_Task details_
Rewrite all of the data below as a numbered list with one line per item, skipping blank lines and leaving out the pictures.

_Data records_
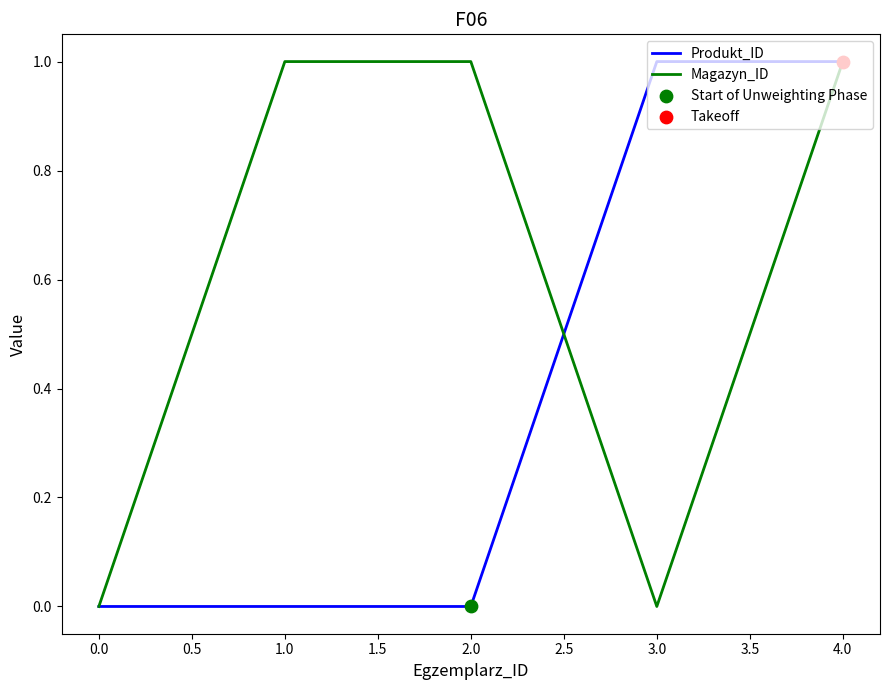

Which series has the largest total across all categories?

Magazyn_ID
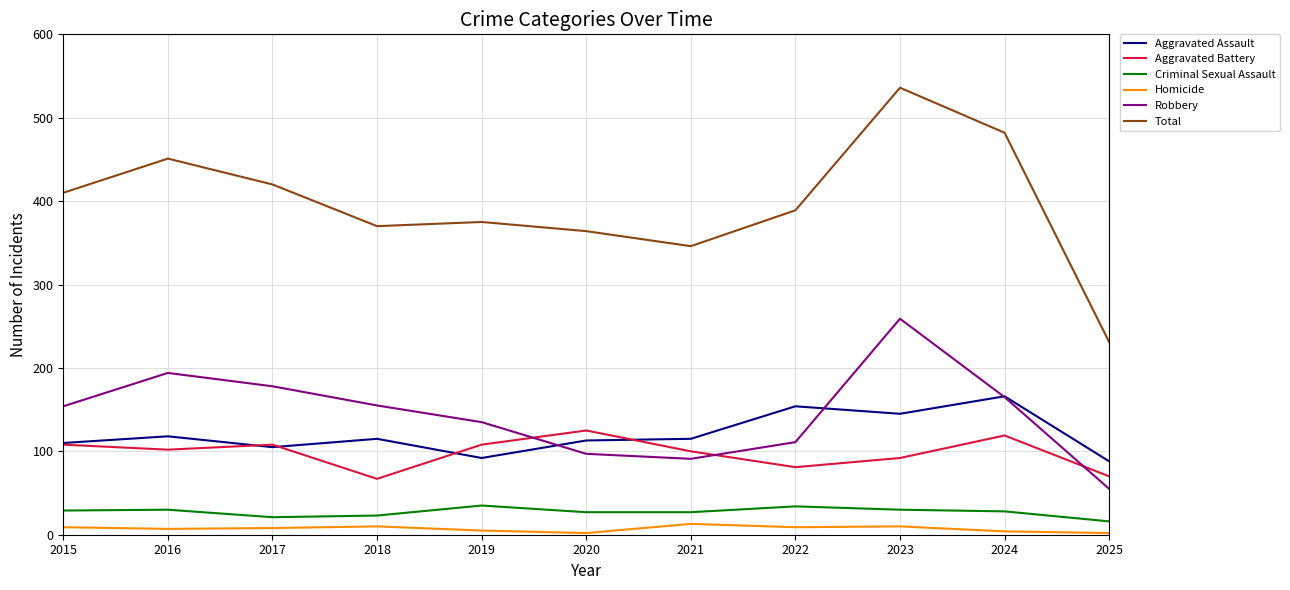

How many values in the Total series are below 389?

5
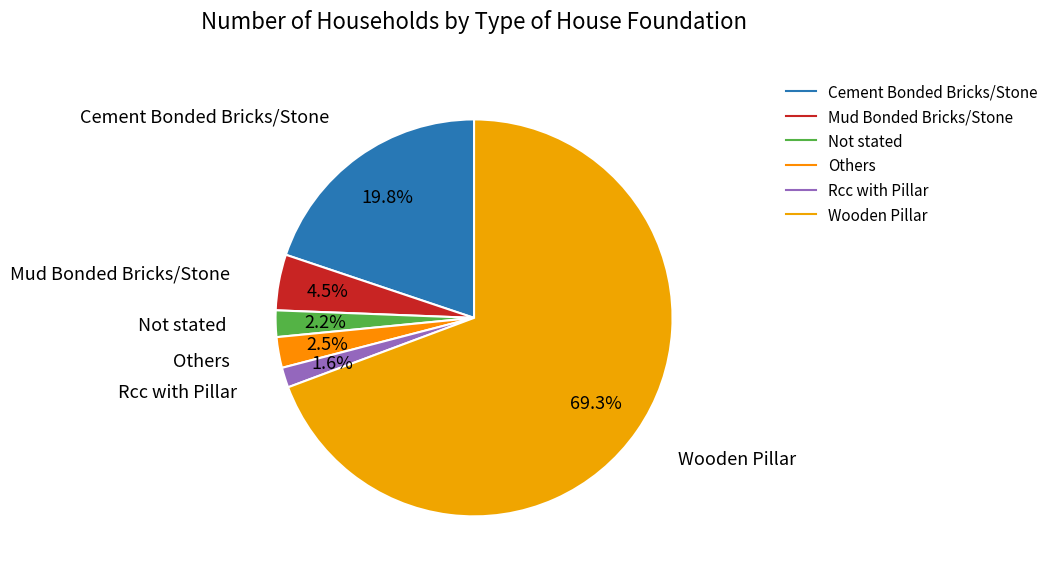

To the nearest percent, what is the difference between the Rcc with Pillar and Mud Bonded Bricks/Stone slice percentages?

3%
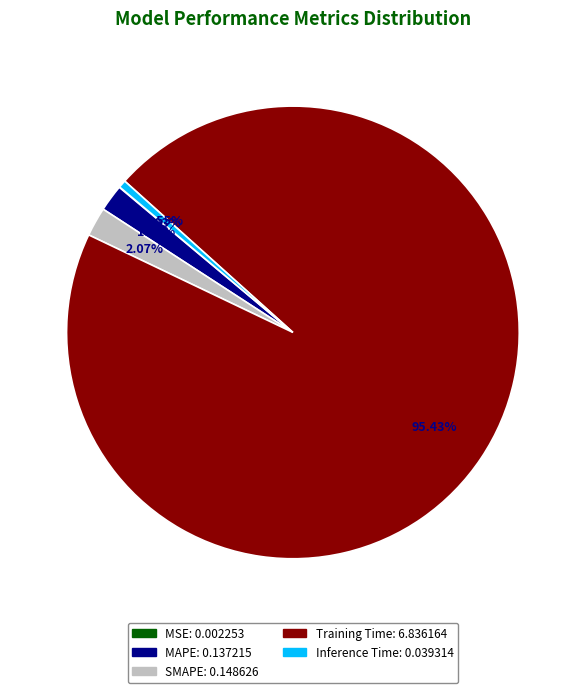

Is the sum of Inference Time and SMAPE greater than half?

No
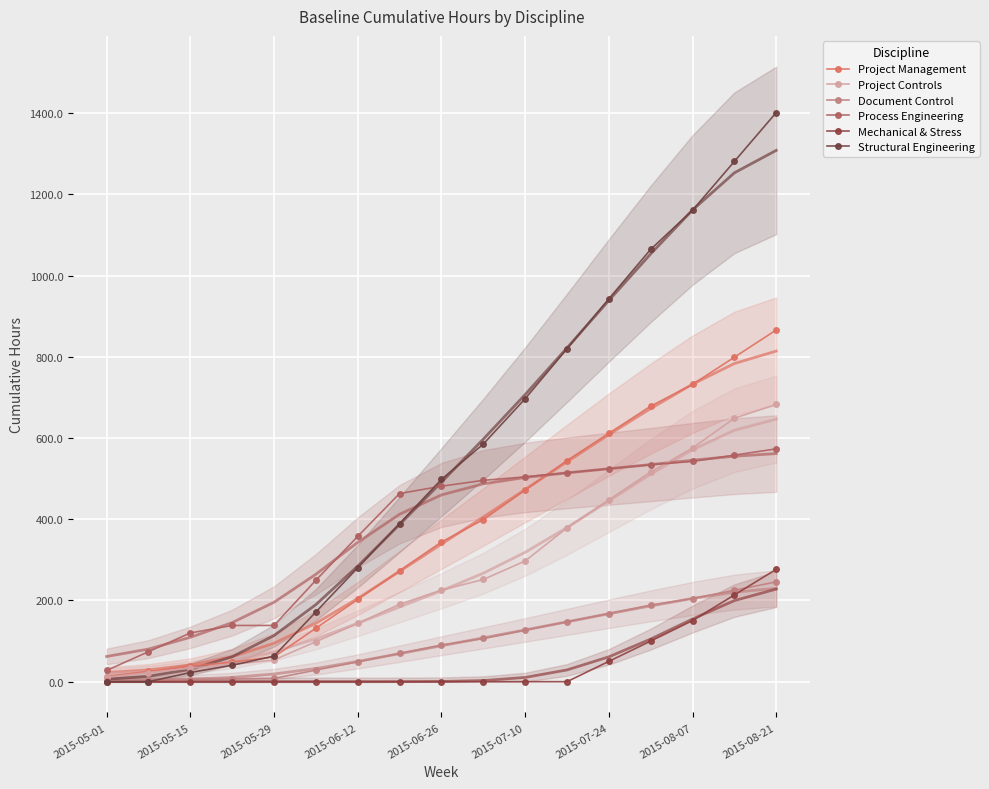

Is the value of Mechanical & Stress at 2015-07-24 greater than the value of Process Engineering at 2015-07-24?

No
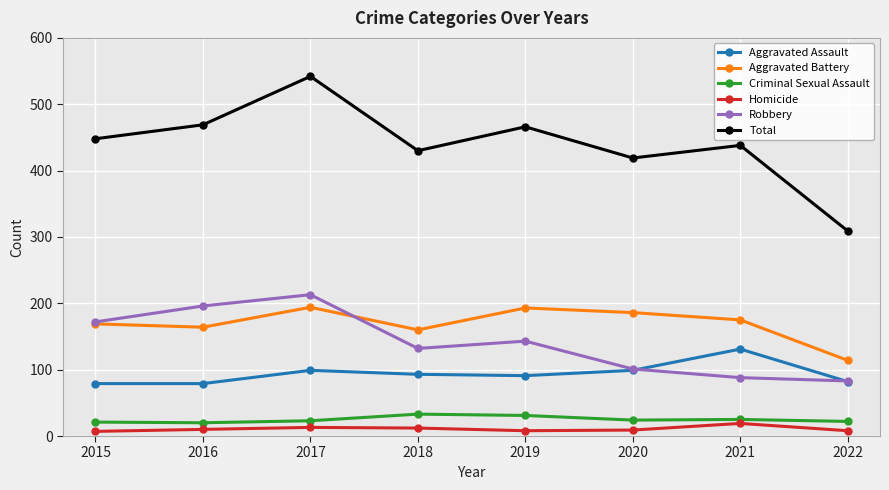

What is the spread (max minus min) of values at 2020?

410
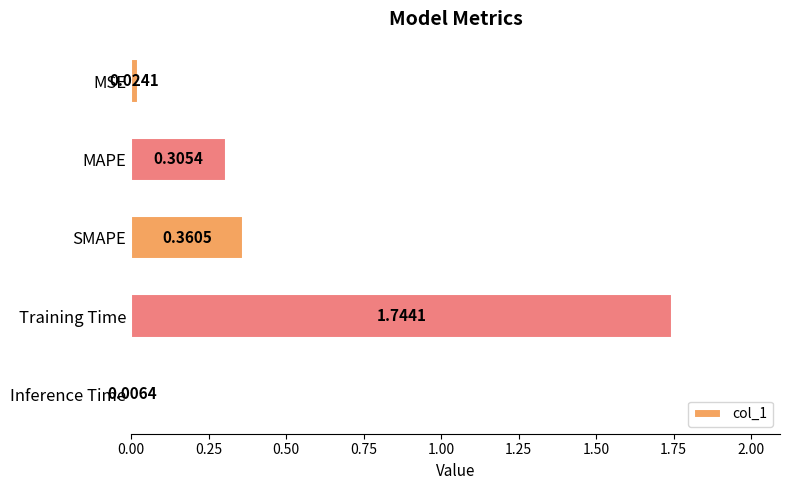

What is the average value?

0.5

_Result_
1. Which series has the largest total across all categories?
2. Magazyn_ID
3. How many values in the Total series are below 389?
4. 5
5. To the nearest percent, what is the difference between the Rcc with Pillar and Mud Bonded Bricks/Stone slice percentages?
6. 3%
7. Is the sum of Inference Time and SMAPE greater than half?
8. No
9. Is the value of Mechanical & Stress at 2015-07-24 greater than the value of Process Engineering at 2015-07-24?
10. No
11. What is the spread (max minus min) of values at 2020?
12. 410
13. What is the average value?
14. 0.5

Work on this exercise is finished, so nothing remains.